In your second example, i am pretty sure you are trying to simulate the use of an associated array, which essentially is adding properties to an object. Remember associated arrays enable you to use strings as a key. So in other terms, you are adding a property to the object. So in your example:
b["key1"] = {"string1":"string","string2":"string"};
this really means:
b.key1 = {"string1":"string","string2":"string"};
Initializing b =[] simply creates an array, but your assignment doesn't populate the array.

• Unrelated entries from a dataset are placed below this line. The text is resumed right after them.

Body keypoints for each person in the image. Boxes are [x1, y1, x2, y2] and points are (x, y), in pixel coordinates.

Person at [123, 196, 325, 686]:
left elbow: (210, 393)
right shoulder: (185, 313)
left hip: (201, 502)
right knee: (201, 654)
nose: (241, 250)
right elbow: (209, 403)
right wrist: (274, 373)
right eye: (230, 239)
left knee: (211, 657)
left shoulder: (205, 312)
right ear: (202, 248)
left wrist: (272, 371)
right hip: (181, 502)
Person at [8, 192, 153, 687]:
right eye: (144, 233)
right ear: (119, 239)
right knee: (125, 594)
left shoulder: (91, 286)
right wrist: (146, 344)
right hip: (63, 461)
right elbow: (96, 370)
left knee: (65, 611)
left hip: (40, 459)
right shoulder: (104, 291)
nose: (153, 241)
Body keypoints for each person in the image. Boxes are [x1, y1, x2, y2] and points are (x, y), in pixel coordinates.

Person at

It simply gives "b" extra properties.
length returns 1 + the largest integer key in the object.
In a the largest key is 2 so 1+2 is 3.
In b there are no integer keys (the keys there are key1 and key2 which cannot be converted into ints) so Javascript assumes that the largest key is -1, and 1 + -1 yields 0.

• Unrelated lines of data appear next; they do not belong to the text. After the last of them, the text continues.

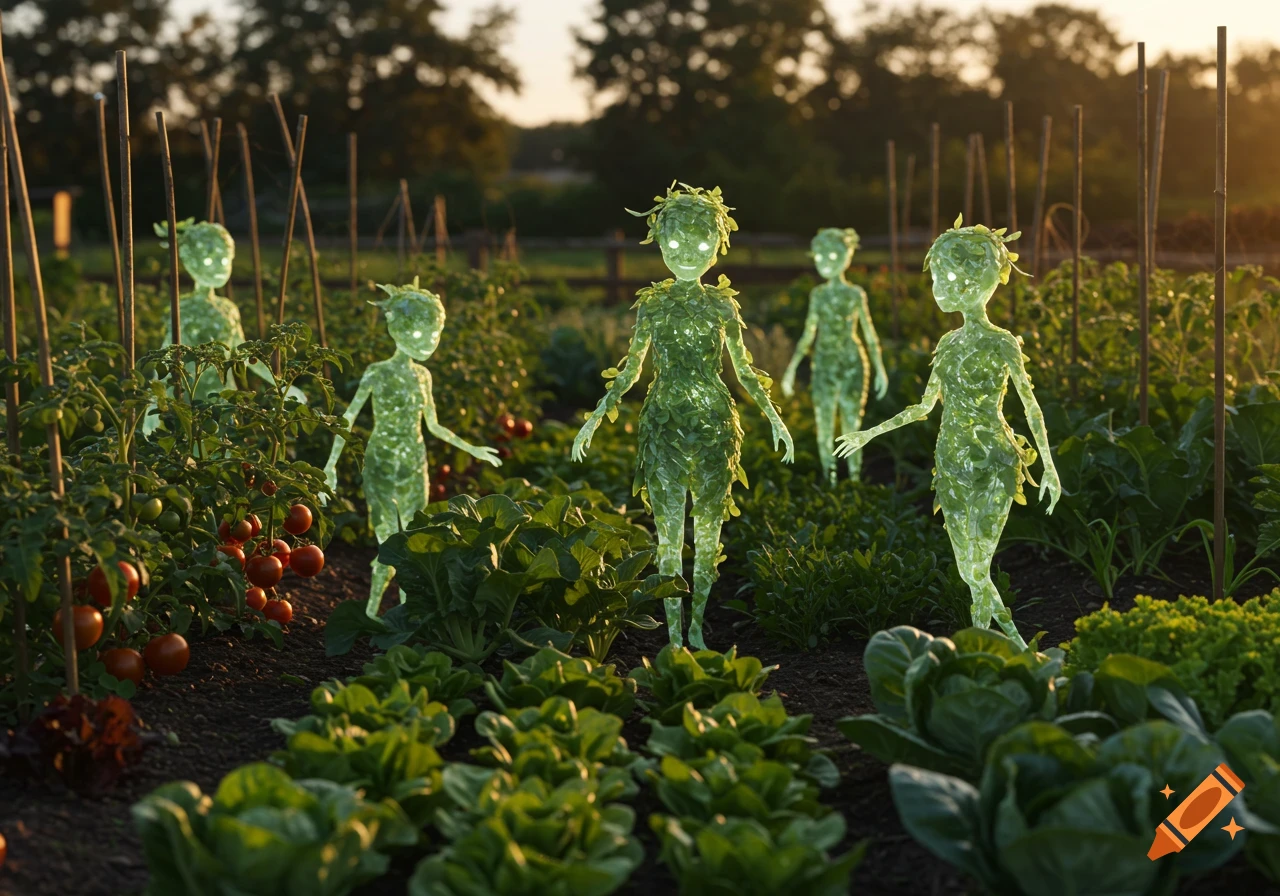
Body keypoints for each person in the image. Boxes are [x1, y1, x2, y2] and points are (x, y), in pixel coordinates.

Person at [572, 183, 794, 649]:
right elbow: (631, 369)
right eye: (674, 244)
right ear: (659, 244)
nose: (687, 253)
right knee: (668, 535)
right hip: (662, 428)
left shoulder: (721, 304)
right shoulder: (653, 304)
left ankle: (697, 626)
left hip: (715, 425)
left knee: (709, 534)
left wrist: (775, 416)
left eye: (700, 243)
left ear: (717, 245)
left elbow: (744, 369)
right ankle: (674, 635)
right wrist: (595, 417)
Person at [837, 216, 1061, 647]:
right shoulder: (948, 344)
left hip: (996, 459)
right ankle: (996, 650)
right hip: (951, 460)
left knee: (978, 569)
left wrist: (1048, 467)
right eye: (941, 276)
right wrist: (869, 434)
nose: (944, 285)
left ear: (983, 279)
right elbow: (924, 408)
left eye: (954, 275)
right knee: (968, 569)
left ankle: (1009, 647)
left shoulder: (1002, 342)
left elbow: (1030, 406)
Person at [323, 278, 501, 615]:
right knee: (388, 543)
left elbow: (433, 426)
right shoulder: (377, 373)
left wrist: (472, 449)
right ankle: (372, 615)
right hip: (382, 462)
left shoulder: (423, 377)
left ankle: (406, 615)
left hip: (414, 463)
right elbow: (347, 418)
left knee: (414, 540)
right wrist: (330, 465)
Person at [143, 219, 301, 436]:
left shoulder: (228, 309)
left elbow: (245, 355)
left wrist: (283, 387)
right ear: (189, 261)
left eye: (225, 259)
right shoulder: (183, 309)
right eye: (210, 260)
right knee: (191, 450)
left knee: (224, 453)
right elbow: (166, 357)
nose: (219, 266)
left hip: (224, 402)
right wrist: (153, 404)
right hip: (188, 402)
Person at [781, 227, 888, 483]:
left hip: (852, 362)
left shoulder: (855, 294)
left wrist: (879, 367)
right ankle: (829, 483)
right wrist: (791, 368)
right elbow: (809, 333)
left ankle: (853, 482)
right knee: (824, 425)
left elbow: (869, 334)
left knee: (852, 424)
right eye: (820, 258)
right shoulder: (818, 295)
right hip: (825, 363)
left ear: (846, 257)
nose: (825, 264)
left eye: (831, 257)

This program will help you see that:
a = [];
a["1"] = {};
a["4"] = {};
alert(a.length); // Prints 5
From the ECMAScript standard, ECMA-262, 5th ed.
15.4.5.2 length
The length property of this Array object is a data property whose value is always numerically greater than the name of every deletable property whose name is an array index.
Note the length property of an array only takes into account array indices, which are integers; setting other properties doesn't affect length.
For an array, a["3"] is equivalent to a[3] (this behavior is specified by ยง 15.4.5.1); 3 is an array index rather than a property. Thus setting a["3"] affects the array's length. b["key1"] is equivalent to b.key1. Setting properties don't affect the length of a collection.